Bernard Gilles Penot (1519 in Guyenne – 1617 in Yverdon-les-Bains) was a French Renaissance alchemist and a friend of Nicolas Barnaud.

Penot studied in Basel. Penot came under the influence of Paracelsus through Adam von Bodenstein. He supposedly squandered his entire fortune on his alchemical studies, while searching for the Philosopher's Stone. In the end, he distanced himself from alchemy, which he had previously defended in writing.

Penot occasionally served as doctor in Frankenthal (Pfalz). He travelled a great deal and had a wide network of contacts and correspondents in England, Bohemia and Switzerland, and including Jacob Zwinger and Andreas Libavius. He died impoverished at the hospital in Yverdon-les-Bains (Ifferten), where he had been the city doctor from 1596.

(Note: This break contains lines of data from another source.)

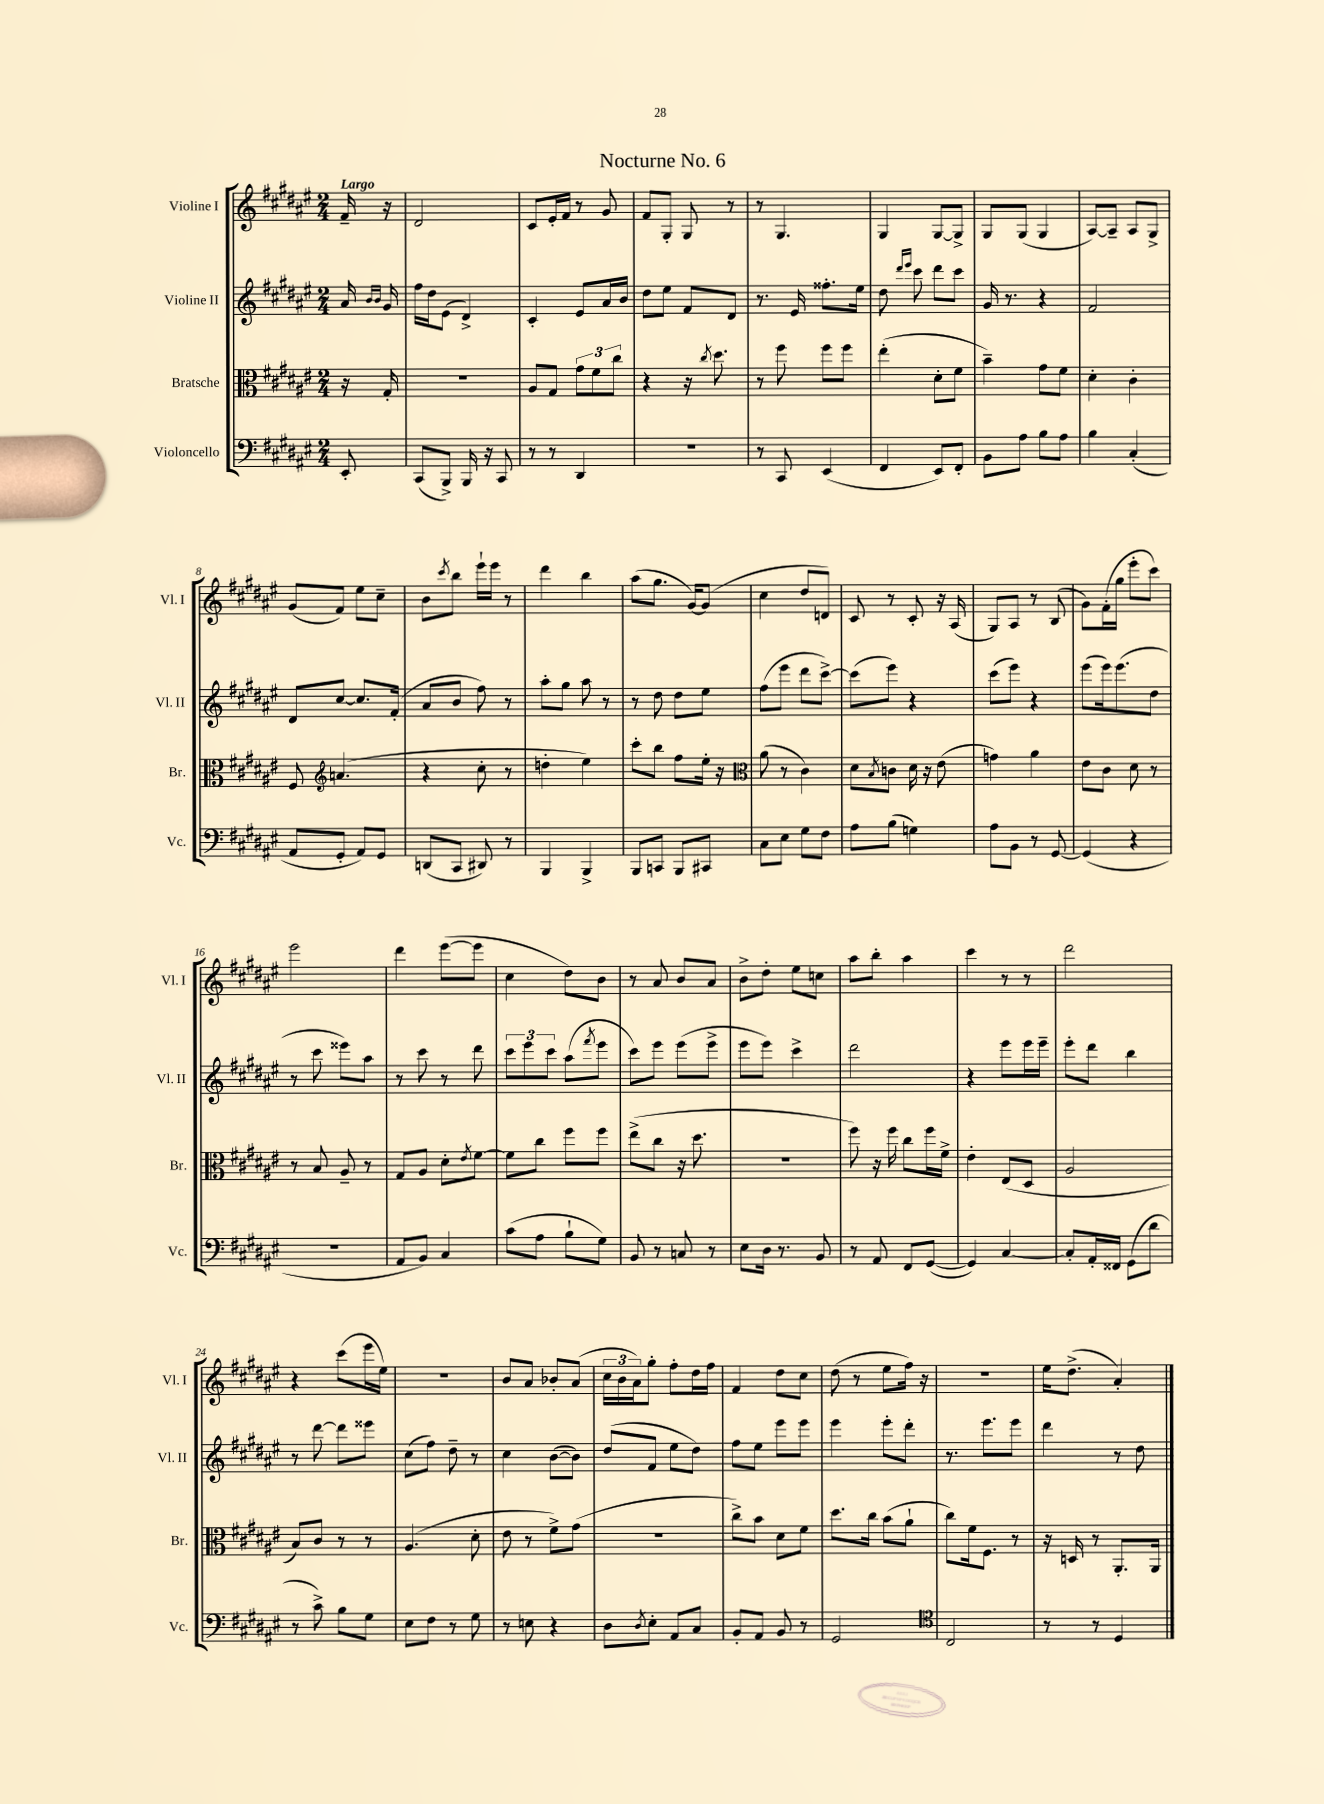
\header { title = "Nocturne No. 6" }
<<
\new StaffGroup <<
\new Staff = "s0" \with { instrumentName = "Violine I" shortInstrumentName = "Vl. I" } {
    \clef treble \key fis \major \numericTimeSignature \time 2/4 \partial 8 \tempo "Largo"
    fis'16-- r16 |
    dis'2 |
    cis'8 eis'16-. fis'16 r8 gis'8 |
    fis'8 gis8-. gis8 r8 |
    r8 gis4. |
    gis4 gis8~ gis8-> |
    gis8 gis8( gis4 |
    ais8~) ais8-- ais8 gis8-> |
    gis'8( fis'8) eis''8 cis''8-- |
    b'8 \acciaccatura { cis'''8 } b''8 eis'''16-! eis'''16 r8 |
    dis'''4 b''4 |
    ais''8( gis''8. gis'16~) gis'8( |
    cis''4 dis''8 d'8) |
    cis'8 r8 cis'8-. r16 ais16( |
    gis8) ais8 r8 b8( |
    gis'8) fis'16-.( gis''16 eis'''8-. cis'''8) |
    eis'''2 |
    dis'''4 eis'''8~( eis'''8 |
    cis''4 dis''8) b'8 |
    r8 ais'8 b'8 ais'8 |
    b'8-> dis''8-. eis''8 c''8 |
    ais''8 b''8-. ais''4 |
    cis'''4 r8 r8 |
    dis'''2 |
    r4 cis'''8( eis'''16 eis''16) |
    R2 |
    b'8 ais'8 bes'8-. ais'8( |
    \tuplet 3/2 { cis''16 b'16 ais'16) } gis''8-. fis''8-. dis''16 fis''16 |
    fis'4 dis''8 cis''8 |
    dis''8( r8 eis''8 fis''16) r16 |
    r2 |
    eis''16 dis''8.->( ais'4-.) \bar "|." |
}
\new Staff = "s1" \with { instrumentName = "Violine II" shortInstrumentName = "Vl. II" } {
    \clef treble \key fis \major \numericTimeSignature \time 2/4 \partial 8
    ais'16 \grace { b'16 b'16 } gis'16 |
    fis''16 dis''16 eis'8( dis'4->) |
    cis'4-. eis'8 ais'16 b'16 |
    dis''8 eis''8 fis'8 dis'8 |
    r8. eis'16 fisis''8.-. eis''16 |
    dis''8 \grace { dis'''16 eis'''16 } cis'''8 dis'''8 cis'''8 |
    gis'16 r8. r4 |
    fis'2 |
    dis'8 cis''8~ cis''8. fis'16-.( |
    ais'8 b'8 fis''8) r8 |
    ais''8-. gis''8 ais''8 r8 |
    r8 dis''8 dis''8 eis''8 |
    fis''8( eis'''8 dis'''8 cis'''8~->) |
    cis'''8( eis'''8) r4 |
    cis'''8( eis'''8) r4 |
    eis'''8( eis'''16) eis'''8.( dis''8 |
    r8 cis'''8 eisis'''8) ais''8 |
    r8 cis'''8 r8 dis'''8 |
    \tuplet 3/2 { cis'''8 eis'''8 cis'''8 } ais''8( \acciaccatura { fis'''8 } eis'''8 |
    cis'''8) eis'''8 eis'''8( eis'''8-> |
    eis'''8 eis'''8) cis'''4-> |
    dis'''2 |
    r4 eis'''8 eis'''16 eis'''16-- |
    eis'''8-. dis'''8 b''4 |
    r8 dis'''8~ dis'''8 eisis'''8 |
    cis''8( fis''8) dis''8-- r8 |
    cis''4 b'8~( b'8) |
    dis''8( fis'8 eis''8 dis''8) |
    fis''8 eis''8 eis'''8 eis'''8 |
    eis'''4 eis'''8-. dis'''8-. |
    r8. eis'''8. eis'''8 |
    dis'''4 r8 dis''8 \bar "|." |
}
\new Staff = "s2" \with { instrumentName = "Bratsche" shortInstrumentName = "Br." } {
    \clef alto \key fis \major \numericTimeSignature \time 2/4 \partial 8
    r16 gis16-. |
    r2 |
    ais8 gis8 \tuplet 3/2 { gis'8 fis'8 cis''8 } |
    r4 r16 \acciaccatura { cis''8 } dis''8. |
    r8 fis''8 fis''8 fis''8 |
    eis''4-.( dis'8-. fis'8 |
    b'4--) gis'8 fis'8 |
    dis'4-. cis'4-. |
    fis8 \clef treble a'4.( |
    r4 cis''8-. r8 |
    d''4-. eis''4) |
    cis'''8-. b''8 fis''8 eis''16-. r16 |
    \clef alto ais'8( r8 cis'4) |
    dis'8 \acciaccatura { b8 } c'8 dis'16 r16 eis'8( |
    g'4) ais'4 |
    eis'8 cis'8 dis'8 r8 |
    r8 b8 ais8-- r8 |
    gis8 ais8 dis'8-. \acciaccatura { eis'8 } fis'8~ |
    fis'8 cis''8 fis''8 fis''8 |
    eis''8->( cis''8 r16 dis''8. |
    r2 |
    fis''8) r16 fis''16 cis''8 fis''16 fis'16-> |
    eis'4-. eis8( dis8 |
    ais2 |
    b8) cis'8 r8 r8 |
    ais4.( dis'8-. |
    eis'8 r8 fis'8->) gis'8( |
    r2 |
    cis''8->) b'8 dis'8 fis'8 |
    dis''8. cis''16 b'8( ais'8-! |
    cis''8) fis'16 fis8. r8 |
    r16 d16 r8 ais,8.-. ais,16 \bar "|." |
}
\new Staff = "s3" \with { instrumentName = "Violoncello" shortInstrumentName = "Vc." } {
    \clef bass \key fis \major \numericTimeSignature \time 2/4 \partial 8
    eis,8-. |
    cis,8( b,,8->) b,,16 r16 cis,8 |
    r8 r8 dis,4 |
    R2 |
    r8 cis,8 eis,4( |
    fis,4 eis,8) fis,8-. |
    b,8 ais8 b8 ais8 |
    b4 cis4-.( |
    ais,8 gis,8-. ais,8) gis,8 |
    d,8( cis,8 dis,8) r8 |
    b,,4 b,,4-> |
    b,,8 c,8 b,,8 cis,8 |
    cis8 eis8 gis8 fis8 |
    ais8 b8( g4) |
    ais8 b,8 r8 gis,8~ |
    gis,4( r4 |
    r2 |
    ais,8 b,8) cis4 |
    cis'8( ais8 b8-! gis8) |
    b,8 r8 c8 r8 |
    eis8 dis16 r8. b,8 |
    r8 ais,8 fis,8 gis,8~( |
    gis,4) cis4~ |
    cis8-. ais,16-. fisis,16 gis,8( dis'8 |
    r8 cis'8->) b8 gis8 |
    eis8 fis8 r8 gis8 |
    r8 e8 r4 |
    dis8 \acciaccatura { dis8 } eis8-. ais,8 cis8 |
    b,8-. ais,8 b,8 r8 |
    gis,2 |
    \clef tenor cis2 |
    r8 r8 dis4 \bar "|." |
}
>>
>>
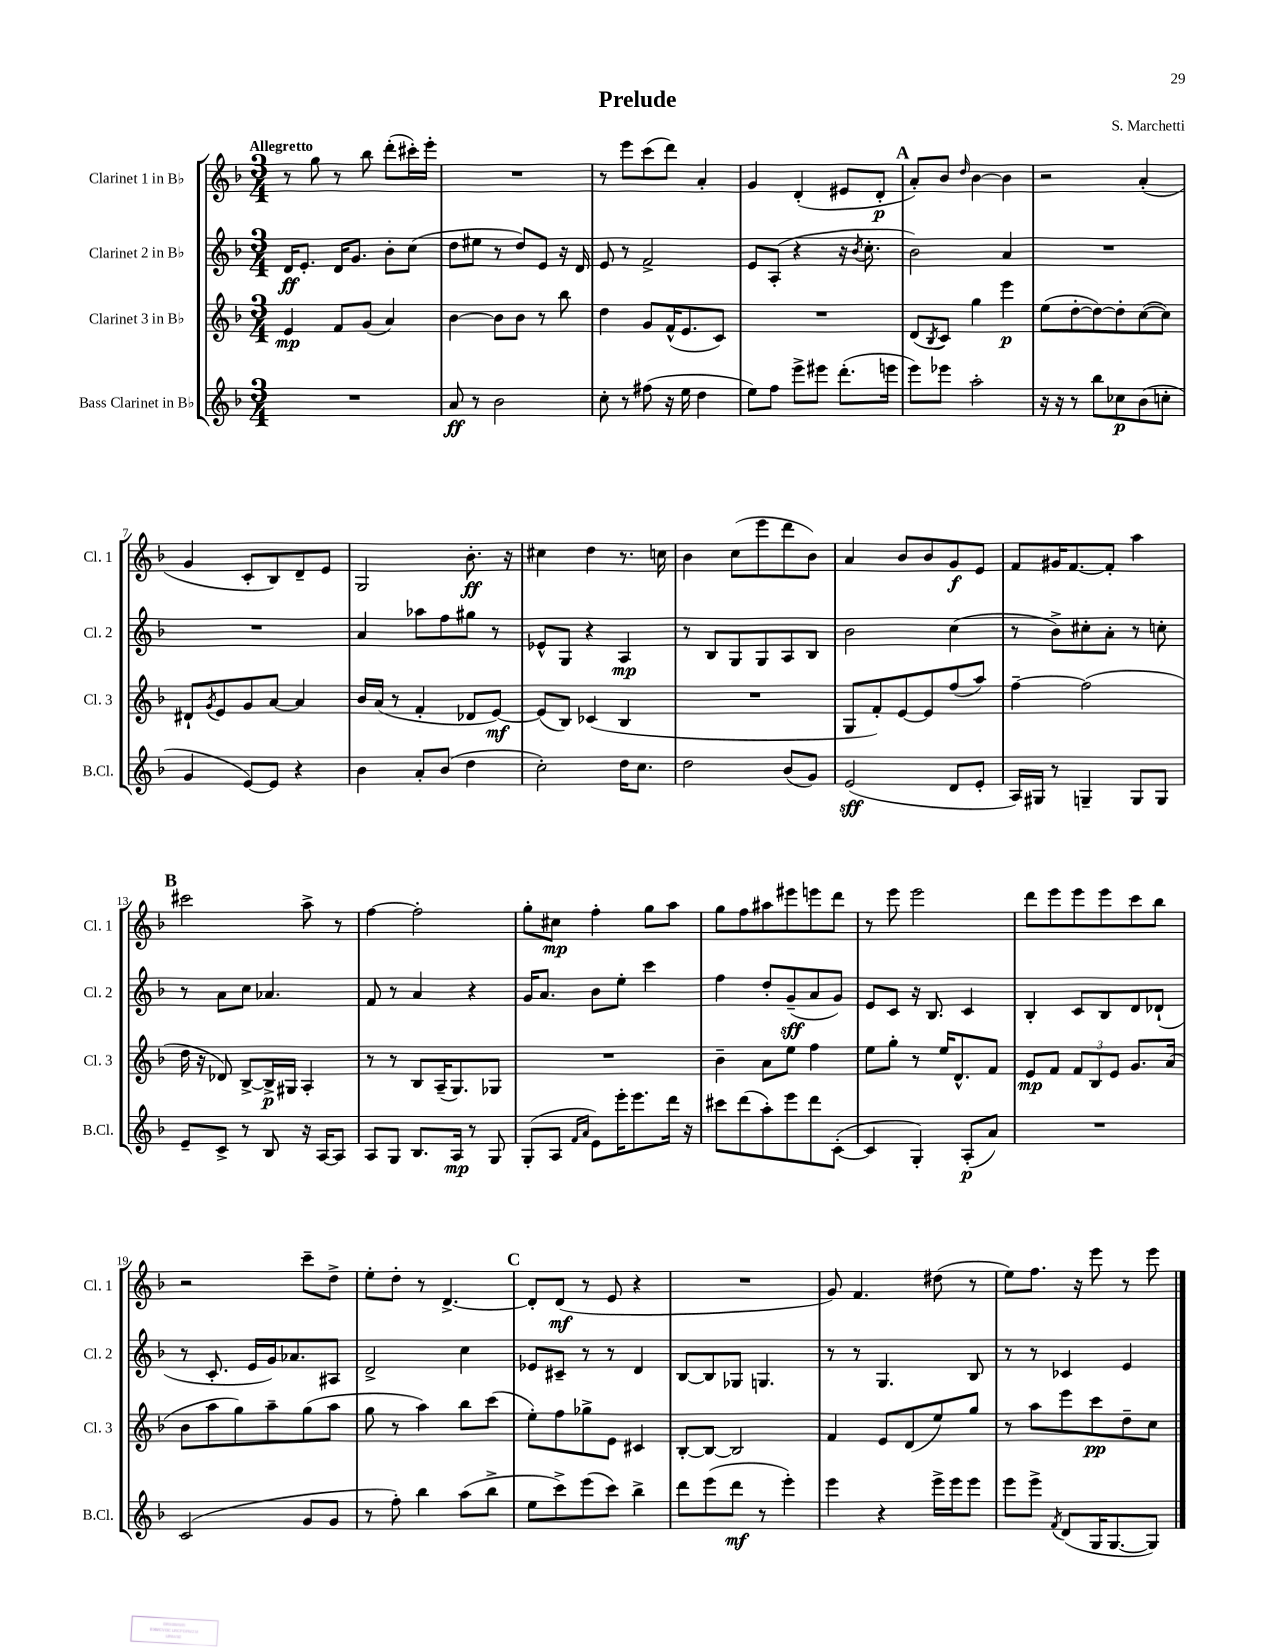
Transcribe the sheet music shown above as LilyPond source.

\header { title = "Prelude" composer = "S. Marchetti" }
<<
\new StaffGroup <<
\new Staff = "s0" \with { instrumentName = "Clarinet 1 in Bb" shortInstrumentName = "Cl. 1" } {
    \clef treble \key f \major \numericTimeSignature \time 3/4 \tempo "Allegretto"
    r8 g''8 r8 bes''8 d'''8-.( cis'''16-.) e'''16-. |
    R2. |
    r8 e'''8 c'''8( d'''8) a'4-. |
    g'4 d'4-.( eis'8 d'8-.\p |
    \mark \markup { \bold "A" } a'8-.) bes'8 \grace { d''16 } bes'4~ bes'4 |
    r2 a'4-.( |
    g'4 c'8-. bes8) d'8-- e'8 |
    g2 bes'8.-.\ff r16 |
    cis''4 d''4 r8. c''16 |
    bes'4 c''8( e'''8 d'''8 bes'8) |
    a'4 bes'8 bes'8 g'8\f e'8 |
    f'8 gis'16 f'8.~ f'8-. a''4 |
    \mark \markup { \bold "B" } cis'''2 a''8-> r8 |
    f''4~ f''2-. |
    g''8-. cis''8\mp f''4-. g''8 a''8 |
    g''8 f''8 ais''8 eis'''8 e'''8 d'''8 |
    r8 e'''8 e'''2 |
    d'''8 e'''8 e'''8 e'''8 c'''8 bes''8 |
    r2 c'''8-- d''8-> |
    e''8-. d''8-. r8 d'4.~-> |
    \mark \markup { \bold "C" } d'8-. d'8\mf( r8 e'8 r4 |
    R2. |
    g'8) f'4. dis''8( r8 |
    e''8) f''8. r16 e'''8 r8 e'''8 \bar "|." |
}
\new Staff = "s1" \with { instrumentName = "Clarinet 2 in Bb" shortInstrumentName = "Cl. 2" } {
    \clef treble \key f \major \numericTimeSignature \time 3/4
    d'16\ff e'8.-. d'16 g'8. bes'8-. c''8( |
    d''8 eis''8 r8 d''8) e'8 r16 d'16 |
    e'8 r8 f'2-> |
    e'8 a8-.( r4 r16 \acciaccatura { bes'8 } c''8.-. |
    \mark \markup { \bold "A" } bes'2) a'4 |
    R2. |
    R2. |
    a'4 aes''8 f''8 gis''8 r8 |
    ees'8-^ g8 r4 a4\mp |
    r8 bes8 g8 g8 a8 bes8 |
    bes'2 c''4( |
    r8 bes'8->) cis''8-. a'8-. r8 c''8-. |
    \mark \markup { \bold "B" } r8 a'8 c''8 aes'4. |
    f'8 r8 a'4 r4 |
    g'16 a'8. bes'8 e''8-. c'''4 |
    f''4 d''8-. g'8--\sff( a'8 g'8) |
    e'8 c'8 r16 bes8. c'4 |
    bes4-. c'8 bes8 d'8 des'8-!( |
    r8 c'8.-. e'16 g'16) aes'8. ais8 |
    d'2-> c''4 |
    \mark \markup { \bold "C" } ees'8 cis'8-- r8 r8 d'4 |
    bes8~ bes8 ges8 g4. |
    r8 r8 g4. bes8 |
    r8 r8 ces'4 e'4 \bar "|." |
}
\new Staff = "s2" \with { instrumentName = "Clarinet 3 in Bb" shortInstrumentName = "Cl. 3" } {
    \clef treble \key f \major \numericTimeSignature \time 3/4
    e'4\mp f'8 g'8( a'4) |
    bes'4~ bes'8 bes'8 r8 bes''8 |
    d''4 g'8 f'16-^( e'8. c'8) |
    R2. |
    \mark \markup { \bold "A" } d'8( \acciaccatura { bes8 } c'8) g''4 e'''4\p |
    e''8( d''8~-. d''8~) d''8-. c''8~( c''8) |
    dis'8-! \acciaccatura { g'8 } e'8 g'8 a'8~ a'4 |
    bes'16 a'16( r8 f'4-. des'8 e'8~\mf) |
    e'8( bes8) ces'4( bes4 |
    R2. |
    g8 f'8-.) e'8~ e'8 f''8( a''8) |
    f''4~-- f''2( |
    \mark \markup { \bold "B" } d''16 r16 des'8) bes8~-> bes16->\p gis16 a4-. |
    r8 r8 bes8 a16--( g8.) ges8 |
    R2. |
    bes'4-- a'8 e''8 f''4 |
    e''8 g''8-. r8 e''16 d'8.-^ f'8 |
    e'8\mp f'8 \tuplet 3/2 { f'8 bes8 e'8 } g'8. a'16( |
    bes'8 a''8 g''8) a''8-- g''8( a''8 |
    g''8 r8 a''4) bes''8 c'''8( |
    \mark \markup { \bold "C" } e''8-.) f''8 ges''8-> e'8 cis'4 |
    bes8~-. bes8~ bes2 |
    f'4 e'8 d'8( e''8) g''8 |
    r8 a''8 e'''8 c'''8\pp d''8-- c''8 \bar "|." |
}
\new Staff = "s3" \with { instrumentName = "Bass Clarinet in Bb" shortInstrumentName = "B.Cl." } {
    \clef treble \key f \major \numericTimeSignature \time 3/4
    R2. |
    a'8\ff r8 bes'2 |
    c''8-. r8 fis''8( r16 e''16 d''4 |
    e''8) f''8 e'''8-> eis'''8 d'''8.-.( e'''16 |
    \mark \markup { \bold "A" } e'''8) ees'''8 a''2-. |
    r16 r16 r8 bes''8 ces''8\p bes'8( c''8-. |
    g'4 e'8~) e'8 r4 |
    bes'4 a'8-. bes'8( d''4 |
    c''2-.) d''16 c''8. |
    d''2 bes'8( g'8) |
    e'2\sff( d'8 e'8-. |
    a16) gis16 r8 g4-- g8 g8 |
    \mark \markup { \bold "B" } e'8-- c'8-> r8 bes8 r16 a16~ a8 |
    a8 g8 bes8. a16\mp r8 g8 |
    g8-.( a8 \grace { f'16 a'16 } e'8) e'''16-. e'''8. d'''16 r16 |
    cis'''8 d'''8( a''8-.) e'''8 d'''8 c'8~-.( |
    c'4 g4-.) a8-.\p( a'8) |
    R2. |
    c'2( g'8 g'8 |
    r8 f''8-.) bes''4 a''8( bes''8-> |
    \mark \markup { \bold "C" } e''8 c'''8->) e'''8( c'''8) bes''4-> |
    d'''8 e'''8( d'''8\mf r8 e'''4-.) |
    e'''4 r4 e'''16-> e'''16 e'''8 |
    e'''8 e'''8-> \acciaccatura { f'8 } d'8( g16 g8.~ g8) \bar "|." |
}
>>
>>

The influential three-volume Theatrum Chemicum from 1602, a compendium of early alchemical writings, included the text of entitled: Treatise varii, the vera praeparatione et usu Medicamentorum chemicorum (Praefatio, De medicamentis chemicis). According to Didier Kahn he was also the publisher of the Centum quindecim curationes in 1582 which was attributed to Paracelsus.

== Works ==
- Abditorum chymicorum tractatus varii. Frankfurt, 1595.
- Apologia chemiae transmutatoriae. Bern, 1608.
- Libellus de lapide philosophorum. Frankfurt, 1594.
- Extractio mercurii ex auro
- Canones philosophici
- Quaestiones et responsones philosophicae
- Dialogus de arte chemica
- Aegidii de Vondis dialogus inter naturam et filium philosophiae
- Vademecum Theophrasticum. Magdeburg, 1607.